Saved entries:
-----

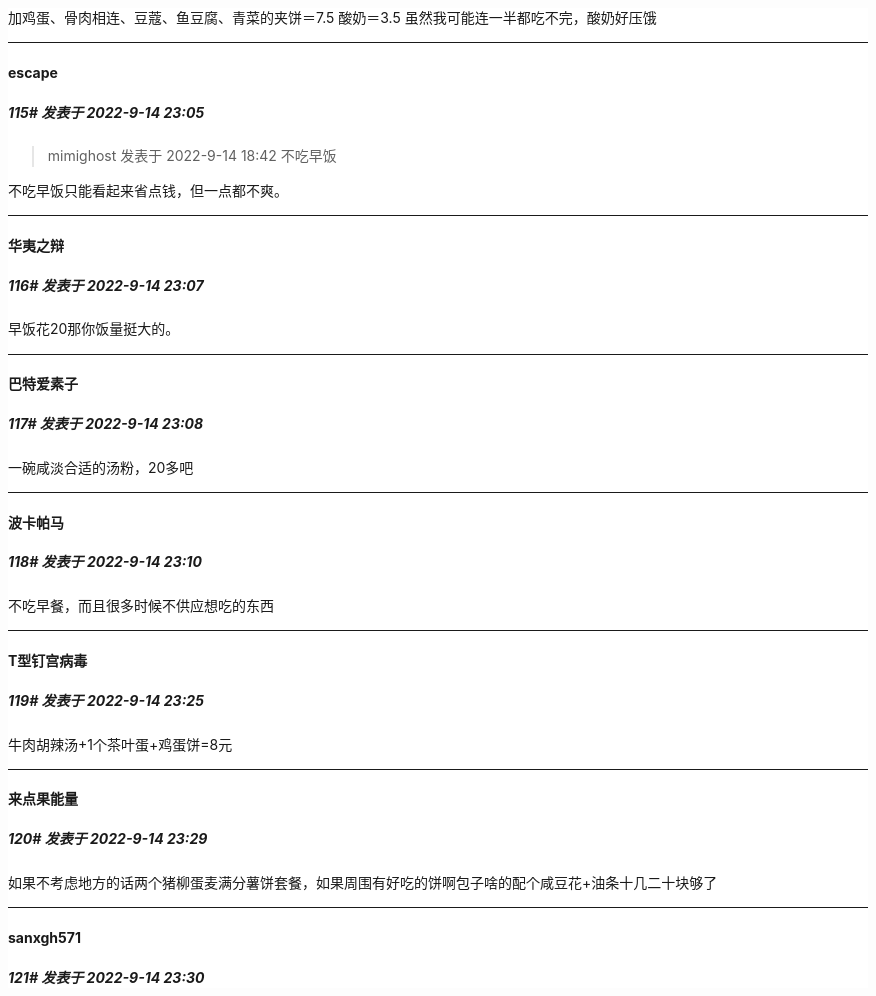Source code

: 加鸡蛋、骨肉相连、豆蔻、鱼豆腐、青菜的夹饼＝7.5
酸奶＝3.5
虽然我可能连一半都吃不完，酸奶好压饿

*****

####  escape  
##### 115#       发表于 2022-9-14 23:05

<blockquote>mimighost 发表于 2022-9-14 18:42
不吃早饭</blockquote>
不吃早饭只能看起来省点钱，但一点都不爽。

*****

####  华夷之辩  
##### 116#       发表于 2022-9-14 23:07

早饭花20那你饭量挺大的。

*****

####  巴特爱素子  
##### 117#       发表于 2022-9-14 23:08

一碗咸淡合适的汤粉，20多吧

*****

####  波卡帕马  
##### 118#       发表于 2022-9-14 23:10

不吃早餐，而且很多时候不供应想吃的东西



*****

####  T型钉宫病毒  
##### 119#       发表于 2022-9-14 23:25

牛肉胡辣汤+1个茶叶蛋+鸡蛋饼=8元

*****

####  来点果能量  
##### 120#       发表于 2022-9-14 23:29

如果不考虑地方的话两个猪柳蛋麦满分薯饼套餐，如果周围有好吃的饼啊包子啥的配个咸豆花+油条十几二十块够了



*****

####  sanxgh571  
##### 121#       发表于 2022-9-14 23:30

-----

Reproduce the text of every record above line for line, leaving out the pictures.

Source code

: 加鸡蛋、骨肉相连、豆蔻、鱼豆腐、青菜的夹饼＝7.5
酸奶＝3.5
虽然我可能连一半都吃不完，酸奶好压饿

*****

####  escape  
##### 115#       发表于 2022-9-14 23:05

<blockquote>mimighost 发表于 2022-9-14 18:42
不吃早饭</blockquote>
不吃早饭只能看起来省点钱，但一点都不爽。

*****

####  华夷之辩  
##### 116#       发表于 2022-9-14 23:07

早饭花20那你饭量挺大的。

*****

####  巴特爱素子  
##### 117#       发表于 2022-9-14 23:08

一碗咸淡合适的汤粉，20多吧

*****

####  波卡帕马  
##### 118#       发表于 2022-9-14 23:10

不吃早餐，而且很多时候不供应想吃的东西



*****

####  T型钉宫病毒  
##### 119#       发表于 2022-9-14 23:25

牛肉胡辣汤+1个茶叶蛋+鸡蛋饼=8元

*****

####  来点果能量  
##### 120#       发表于 2022-9-14 23:29

如果不考虑地方的话两个猪柳蛋麦满分薯饼套餐，如果周围有好吃的饼啊包子啥的配个咸豆花+油条十几二十块够了



*****

####  sanxgh571  
##### 121#       发表于 2022-9-14 23:30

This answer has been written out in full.